Only approximately 88 to 90 ipsilateral breast tumor recurrence events informed the multivariable analyses. This limited event number increases the possibility of a type II error, meaning that a potentially important association may not have been detected.

Importantly, NSABP B-35 was not designed as a non-inferiority trial. A non-inferiority analysis would be needed to determine whether accepting a narrower margin produces a recurrence risk that remains within a clinically acceptable limit compared with current standards.

Tumor Size May Still Complicate the Interpretation

Pathological tumor size was the strongest predictor of recurrence in both adjusted models, with hazard ratios of approximately 2.1.

However, Professor Mokbel noted that roughly one-third of tumor sizes were estimated rather than directly measured. Tumor size also differed significantly between the margin groups, with a reported P value below .001.

This matters because an inaccurately measured confounder may not be fully corrected through statistical adjustment. When tumor size is unevenly distributed between patients with narrower and wider margins, residual confounding may influence the apparent association between margin width and recurrence.

Sensitivity analyses that account for uncertainty in tumor-size measurement could help determine how robust the study’s findings are.

Can These Results Be Applied to Every Patient With DCIS?

The NSABP B-35 population was highly specific: postmenopausal women with hormone receptor–positive DCIS who received both whole-breast irradiation and endocrine therapy.

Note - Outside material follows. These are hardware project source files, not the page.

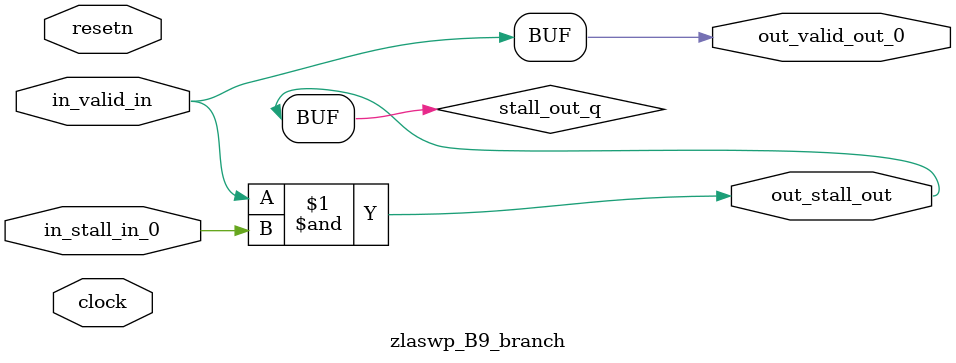
<source format=sv>



(* altera_attribute = "-name AUTO_SHIFT_REGISTER_RECOGNITION OFF; -name MESSAGE_DISABLE 10036; -name MESSAGE_DISABLE 10037; -name MESSAGE_DISABLE 14130; -name MESSAGE_DISABLE 14320; -name MESSAGE_DISABLE 15400; -name MESSAGE_DISABLE 14130; -name MESSAGE_DISABLE 10036; -name MESSAGE_DISABLE 12020; -name MESSAGE_DISABLE 12030; -name MESSAGE_DISABLE 12010; -name MESSAGE_DISABLE 12110; -name MESSAGE_DISABLE 14320; -name MESSAGE_DISABLE 13410; -name MESSAGE_DISABLE 113007; -name MESSAGE_DISABLE 10958" *)
module zlaswp_B9_branch (
    input wire [0:0] in_stall_in_0,
    input wire [0:0] in_valid_in,
    output wire [0:0] out_stall_out,
    output wire [0:0] out_valid_out_0,
    input wire clock,
    input wire resetn
    );

    wire [0:0] stall_out_q;


    // stall_out(LOGICAL,6)
    assign stall_out_q = in_valid_in & in_stall_in_0;

    // out_stall_out(GPOUT,4)
    assign out_stall_out = stall_out_q;

    // out_valid_out_0(GPOUT,5)
    assign out_valid_out_0 = in_valid_in;

endmodule

</source>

The results should therefore not automatically be extended to:

  • Younger women
  • Patients with hormone receptor–negative DCIS
  • Patients not receiving radiotherapy
  • Patients who do not initiate endocrine therapy
  • Other treatment settings with different baseline recurrence risks

Professor Mokbel emphasized that the findings are reassuring for selected patients, particularly those receiving comprehensive adjuvant treatment. However, they may not support a universal change in surgical practice.

Reexcision Decisions Remain Individualized

The study adds prospective evidence to a long-standing clinical discussion and may help reduce unnecessary surgery in carefully selected patients. Still, the findings do not establish that margins below 1 mm or 2 mm are non-inferior to wider margins.

For now, decisions about reexcision should continue to consider the full clinical picture, including DCIS extent, imaging-pathology concordance, patient age, tumor biology, planned radiotherapy, endocrine treatment, cosmetic implications, and patient preference.

The key message is not that margin width no longer matters. Rather, in postmenopausal women with hormone receptor–positive DCIS treated with lumpectomy, whole-breast irradiation, and endocrine therapy, the impact of a close negative margin may be smaller than previously assumed, but the evidence may not yet justify relaxing consensus recommendations across all patients.